▶ _EXTRAIT DE PAGE_:
·····
Les 3 villages de Ouazazt
On descend sur le village en compagnie de quelques muletiers, et on se retrouve à l’épicerie du village pour refaire un peu les stocks de mangeaille ! L’épicier ne parle pas un mot de français, alors on se débrouille avec notre petit guide de conversation berbère, pour obtenir 2 oignons, un peu de semoule et deux boîtes de sardine ! Il nous indique également de manière très sympa un coin pour dormir : dans le jardin de la mosquée ! Au moins, on sait qu’avec l’appel du muezzin à 4h du mat, on sera réveillés… On se fait une bonne petite soupe à l’oignon improvisé, accompagné d’une grosse part de semoule, et hop, au dodo !
·····
Entrées de questions spatiales

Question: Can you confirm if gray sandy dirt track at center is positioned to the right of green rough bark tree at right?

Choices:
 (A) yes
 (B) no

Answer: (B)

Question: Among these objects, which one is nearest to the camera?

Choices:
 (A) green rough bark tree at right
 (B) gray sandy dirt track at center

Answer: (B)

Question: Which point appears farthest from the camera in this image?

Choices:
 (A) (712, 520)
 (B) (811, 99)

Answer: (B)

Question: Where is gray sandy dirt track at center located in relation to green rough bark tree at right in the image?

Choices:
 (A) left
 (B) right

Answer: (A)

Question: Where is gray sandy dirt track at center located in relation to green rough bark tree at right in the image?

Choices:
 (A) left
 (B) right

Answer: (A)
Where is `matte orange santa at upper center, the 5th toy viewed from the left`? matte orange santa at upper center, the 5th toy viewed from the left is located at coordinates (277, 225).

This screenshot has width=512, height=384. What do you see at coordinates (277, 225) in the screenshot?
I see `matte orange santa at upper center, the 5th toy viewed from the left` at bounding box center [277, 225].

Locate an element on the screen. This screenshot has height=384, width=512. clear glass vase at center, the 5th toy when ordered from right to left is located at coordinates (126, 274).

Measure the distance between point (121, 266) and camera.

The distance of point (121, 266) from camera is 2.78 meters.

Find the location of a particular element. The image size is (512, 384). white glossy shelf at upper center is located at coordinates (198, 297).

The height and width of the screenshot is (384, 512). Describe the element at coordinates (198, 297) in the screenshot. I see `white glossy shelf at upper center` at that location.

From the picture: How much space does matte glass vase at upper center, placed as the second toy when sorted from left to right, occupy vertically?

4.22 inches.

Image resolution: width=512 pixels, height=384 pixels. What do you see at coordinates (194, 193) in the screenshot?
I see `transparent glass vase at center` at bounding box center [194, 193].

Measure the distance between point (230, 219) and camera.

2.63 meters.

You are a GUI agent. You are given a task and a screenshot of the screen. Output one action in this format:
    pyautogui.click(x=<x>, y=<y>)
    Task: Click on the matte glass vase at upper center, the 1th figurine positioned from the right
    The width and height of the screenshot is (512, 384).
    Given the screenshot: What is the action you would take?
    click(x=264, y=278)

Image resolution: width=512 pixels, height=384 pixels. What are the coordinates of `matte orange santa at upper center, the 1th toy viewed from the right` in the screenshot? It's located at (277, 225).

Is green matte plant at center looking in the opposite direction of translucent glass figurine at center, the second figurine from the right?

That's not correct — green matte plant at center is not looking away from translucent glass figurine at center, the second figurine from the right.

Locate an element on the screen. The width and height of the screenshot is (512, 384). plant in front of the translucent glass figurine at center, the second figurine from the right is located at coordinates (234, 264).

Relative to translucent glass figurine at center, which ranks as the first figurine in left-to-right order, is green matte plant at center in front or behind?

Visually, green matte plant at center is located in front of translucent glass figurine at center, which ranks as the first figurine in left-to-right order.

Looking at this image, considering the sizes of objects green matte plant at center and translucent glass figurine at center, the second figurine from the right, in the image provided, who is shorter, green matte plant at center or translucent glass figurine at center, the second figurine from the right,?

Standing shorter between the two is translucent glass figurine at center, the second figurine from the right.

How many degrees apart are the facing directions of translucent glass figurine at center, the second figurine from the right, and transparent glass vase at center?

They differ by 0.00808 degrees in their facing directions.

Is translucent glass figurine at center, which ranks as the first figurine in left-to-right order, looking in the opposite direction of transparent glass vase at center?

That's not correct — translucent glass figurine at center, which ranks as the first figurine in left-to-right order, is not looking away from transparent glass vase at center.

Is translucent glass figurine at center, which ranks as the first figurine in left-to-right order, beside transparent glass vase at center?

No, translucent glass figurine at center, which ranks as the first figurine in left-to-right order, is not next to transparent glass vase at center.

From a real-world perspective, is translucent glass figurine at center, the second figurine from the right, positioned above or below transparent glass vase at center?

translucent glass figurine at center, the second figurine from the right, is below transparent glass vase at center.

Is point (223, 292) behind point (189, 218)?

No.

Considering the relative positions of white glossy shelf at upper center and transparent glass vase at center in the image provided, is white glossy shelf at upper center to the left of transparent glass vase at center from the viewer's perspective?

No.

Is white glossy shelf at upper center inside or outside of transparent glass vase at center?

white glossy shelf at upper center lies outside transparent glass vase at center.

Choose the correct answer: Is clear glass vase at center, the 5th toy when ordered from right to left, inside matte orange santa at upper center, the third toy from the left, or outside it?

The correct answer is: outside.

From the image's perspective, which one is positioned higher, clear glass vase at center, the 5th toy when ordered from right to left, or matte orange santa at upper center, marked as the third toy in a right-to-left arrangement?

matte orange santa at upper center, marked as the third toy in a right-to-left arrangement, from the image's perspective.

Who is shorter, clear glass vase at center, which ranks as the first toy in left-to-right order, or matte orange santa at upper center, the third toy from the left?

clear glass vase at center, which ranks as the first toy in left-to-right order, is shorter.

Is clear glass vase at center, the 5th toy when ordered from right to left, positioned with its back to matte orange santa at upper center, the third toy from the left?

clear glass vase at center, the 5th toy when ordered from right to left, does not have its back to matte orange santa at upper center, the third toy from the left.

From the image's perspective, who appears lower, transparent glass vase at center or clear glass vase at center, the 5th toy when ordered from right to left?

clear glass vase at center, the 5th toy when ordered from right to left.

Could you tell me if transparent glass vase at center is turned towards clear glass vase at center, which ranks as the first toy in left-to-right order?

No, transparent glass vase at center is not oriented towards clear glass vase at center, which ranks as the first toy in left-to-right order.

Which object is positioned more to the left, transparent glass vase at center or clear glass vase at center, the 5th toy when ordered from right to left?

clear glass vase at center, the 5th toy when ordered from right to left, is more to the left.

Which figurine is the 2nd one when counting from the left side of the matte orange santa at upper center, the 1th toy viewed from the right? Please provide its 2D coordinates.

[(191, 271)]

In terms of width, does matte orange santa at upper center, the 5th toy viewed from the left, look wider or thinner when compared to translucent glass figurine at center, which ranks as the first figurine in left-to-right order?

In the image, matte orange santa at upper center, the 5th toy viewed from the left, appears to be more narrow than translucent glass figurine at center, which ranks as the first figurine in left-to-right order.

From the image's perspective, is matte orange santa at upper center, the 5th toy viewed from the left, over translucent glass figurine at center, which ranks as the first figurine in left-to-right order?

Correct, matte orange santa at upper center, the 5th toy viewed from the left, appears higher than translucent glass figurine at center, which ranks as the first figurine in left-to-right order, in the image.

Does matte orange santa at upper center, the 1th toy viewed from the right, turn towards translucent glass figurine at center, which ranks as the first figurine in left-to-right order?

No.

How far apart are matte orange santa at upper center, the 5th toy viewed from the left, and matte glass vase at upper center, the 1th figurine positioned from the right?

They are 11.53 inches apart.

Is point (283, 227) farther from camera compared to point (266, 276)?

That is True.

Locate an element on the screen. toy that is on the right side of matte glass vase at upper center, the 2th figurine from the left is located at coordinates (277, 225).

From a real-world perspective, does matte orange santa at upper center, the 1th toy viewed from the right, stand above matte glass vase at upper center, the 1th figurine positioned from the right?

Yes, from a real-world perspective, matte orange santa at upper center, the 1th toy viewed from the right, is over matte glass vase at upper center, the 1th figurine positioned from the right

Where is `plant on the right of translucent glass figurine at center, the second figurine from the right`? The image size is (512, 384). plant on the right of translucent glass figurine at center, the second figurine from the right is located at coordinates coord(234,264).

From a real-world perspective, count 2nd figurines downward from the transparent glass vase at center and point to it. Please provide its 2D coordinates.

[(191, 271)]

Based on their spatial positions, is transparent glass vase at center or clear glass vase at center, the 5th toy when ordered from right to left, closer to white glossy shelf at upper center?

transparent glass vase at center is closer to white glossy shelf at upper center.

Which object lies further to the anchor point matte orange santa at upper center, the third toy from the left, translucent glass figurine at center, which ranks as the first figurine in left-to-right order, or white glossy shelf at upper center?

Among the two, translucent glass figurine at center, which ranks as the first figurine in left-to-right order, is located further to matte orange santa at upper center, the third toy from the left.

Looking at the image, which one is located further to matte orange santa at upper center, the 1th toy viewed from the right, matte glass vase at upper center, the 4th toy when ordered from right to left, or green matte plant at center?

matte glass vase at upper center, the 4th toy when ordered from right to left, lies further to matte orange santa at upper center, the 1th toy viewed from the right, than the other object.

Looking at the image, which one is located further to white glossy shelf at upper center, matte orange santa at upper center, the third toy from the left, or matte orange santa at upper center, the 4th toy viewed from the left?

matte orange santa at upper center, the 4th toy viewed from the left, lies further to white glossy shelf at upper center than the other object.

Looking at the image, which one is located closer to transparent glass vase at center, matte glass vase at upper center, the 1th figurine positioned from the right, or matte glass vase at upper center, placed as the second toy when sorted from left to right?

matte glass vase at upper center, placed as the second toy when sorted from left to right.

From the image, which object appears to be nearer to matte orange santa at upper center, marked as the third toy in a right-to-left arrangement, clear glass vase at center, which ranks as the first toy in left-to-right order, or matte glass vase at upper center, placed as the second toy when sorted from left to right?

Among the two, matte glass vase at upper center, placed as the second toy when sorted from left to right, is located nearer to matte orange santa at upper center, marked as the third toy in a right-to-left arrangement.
·····
▶ _CONSIGNES_:
a. Recopiez fidèlement le passage du récit sur Ouazazt, de « Les 3 villages » à « hop, au dodo ! ».
b. Répondez brièvement aux questions suivantes d'après le récit sur Ouazazt.
(i) Quelles provisions obtient-on à l'épicerie du village ?
(ii) Quel endroit l'épicier indique-t-il pour dormir ?
(iii) À quelle heure retentit l'appel du muezzin ?
c. Poursuivez le récit sur Ouazazt au-delà de sa dernière phrase.

▶ _RÉPONSES ATTENDUES_:
a.
Les 3 villages de Ouazazt
On descend sur le village en compagnie de quelques muletiers, et on se retrouve à l’épicerie du village pour refaire un peu les stocks de mangeaille ! L’épicier ne parle pas un mot de français, alors on se débrouille avec notre petit guide de conversation berbère, pour obtenir 2 oignons, un peu de semoule et deux boîtes de sardine ! Il nous indique également de manière très sympa un coin pour dormir : dans le jardin de la mosquée ! Au moins, on sait qu’avec l’appel du muezzin à 4h du mat, on sera réveillés… On se fait une bonne petite soupe à l’oignon improvisé, accompagné d’une grosse part de semoule, et hop, au dodo !

b.
(i) Deux oignons, un peu de semoule et deux boîtes de sardine.
(ii) Le jardin de la mosquée.
(iii) À 4 heures du matin.

c.
J9 : Ouarzazt-Setti Fadma
Comme prévu, les appels à base de « ALLAH AKBAR » nous réveillent à 4h, mais nous décidons de faire durer un peu la nuit, on en a bien besoin. Un bol de céréales plus tard, et on décolle vers 8h, direction les plateaux herbeux au nord du Meltsene (3600m). Le topo nous dévoile que sur le chemin, nous pouvons partir à la recherche de gravures rupestres datant de 2500 av. J.C. C’est donc avec l’esprit d’Indiana Jones que nous suivons les indications « 10 pas à l’Est, 50 pas au Nord, vous trouverez des lézards jumeaux… ». Les gravures sont en excellent état malgré leur âge quatre fois millénaire, et la confrontation face à ces vestiges de nos ancêtres est magique : ici on n’est pas dans un musée, on est dans l’ambiance même où ces artistes ont décidé de laisser leur trace. On se dit que notre chemin paraît bien petit par rapport à tout ce que l’espèce humaine a déjà parcouru !
Corentin analyse le calendrier solaire
Vous les voyez les lézards jumeaux?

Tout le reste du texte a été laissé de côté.